Can anyone enlighten me? I thought objects were always passed by ref? Is it the fact that OrderBy is an extension method?

Thanks, Cian

Was it helpful?

Solution

The problem here is that the OrderBy call does not actually mutate theList in any way. It instead returns a new IEnumerable<object> which is ordered. Hence this is why you do not see the affects of the call outside the method, it's simply not changing the object.

Using the OrderBy method creates a new value and hence if you want the calling function to be aware of this new value it must be returned in some manner. The most common places are in the return value or in a ref/out param.

public static int PopulateList(ref List<object> theList) {
  ...
  theList = theList.OrderBy(obj => obj.ID).ToList();
}

OTHER TIPS

Try:

return theList.OrderBy(obj => obj.ID).Count;

(I was going to add an explaination but @jaredPar has explained it)

C# passes arguments by value, it's just that the value of a reference type is the pointer to it's memory location. The problem you are having is this line:

theList.OrderBy(obj => obj.ID);

You're not assigning the result:

theList = thisList.OrderBy(obj => obj.ID).ToList();

The Enumerable.OrderBy extension method does not sort the List<T> in-place. It returns an IEnumerable<T> that returns the elements of the list in sorted order.

Use the List<T>.Sort method to sort the List<T> in-place.

If you don't use the ref keyword then the parameter passed is a new reference to the same object. It is 'passed by reference' in a sense but you have to think about it a bit differently.

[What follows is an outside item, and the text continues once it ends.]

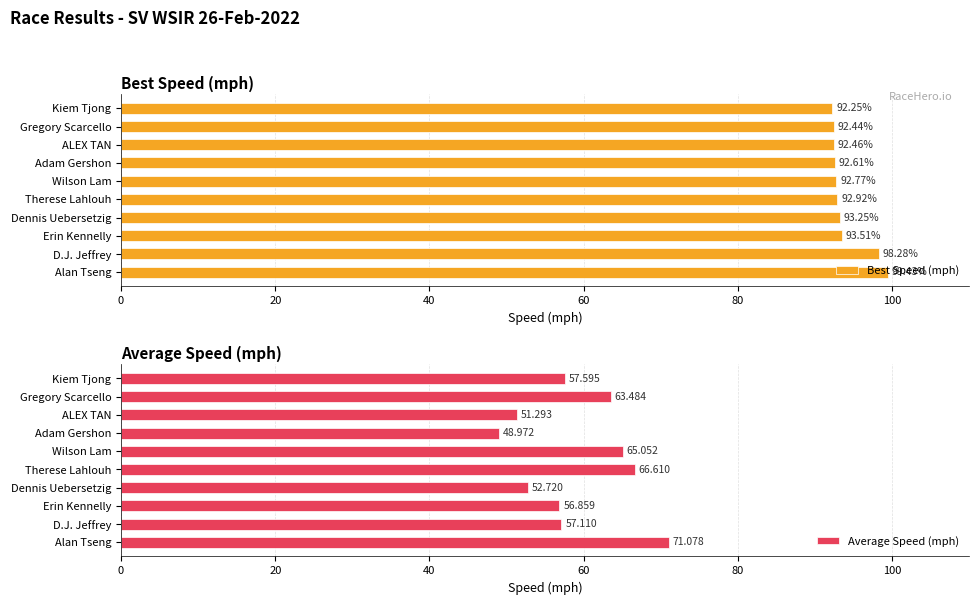

What is the average value of the Average Speed (mph) series?

59.1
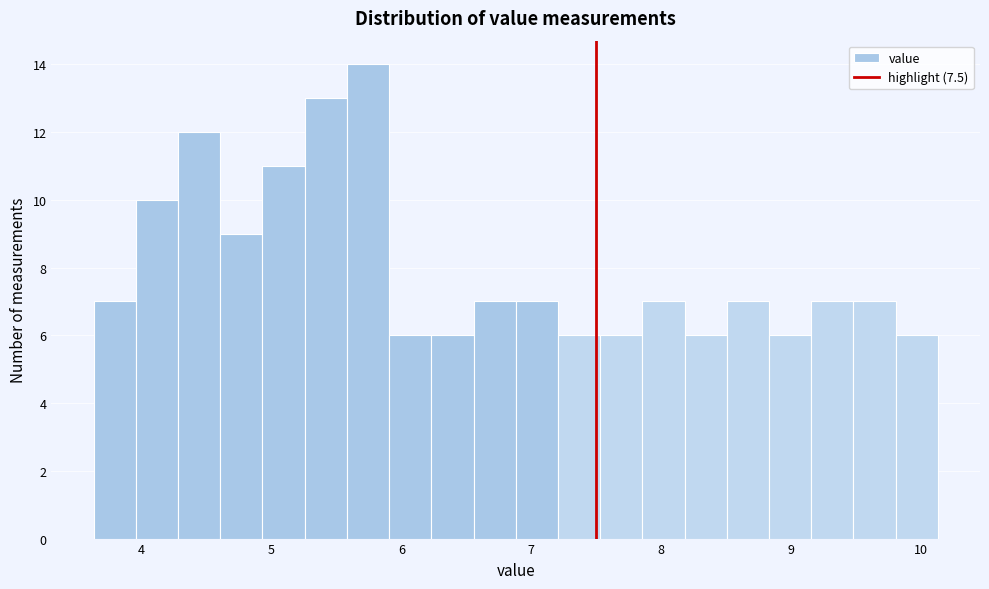

Read against the x-axis, roughly where is the centre of the tallest bar?

5.7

Other answers are correct, OrderBy does not perform in place and instead returns an ordered collection. But if you set your parameter to the result, then you change the value of the parameter (the reference) to point to the new collection, rather than changing the underlying object itself.

For example,

theList = thisList.OrderBy(obj => obj.ID).ToList();

takes theList, orders it and then creates a new List. Then the value of theList - which is a reference to a list - is changed to point to the newly created (ordered) list. The original reference, created outside this method, still points to the original unordered list.

The reason is that whenever you call .ToList() you actually create a new list. When you use the ref keyword, you pass the actual variable containing the reference to the list, rather than create a new reference to the same list.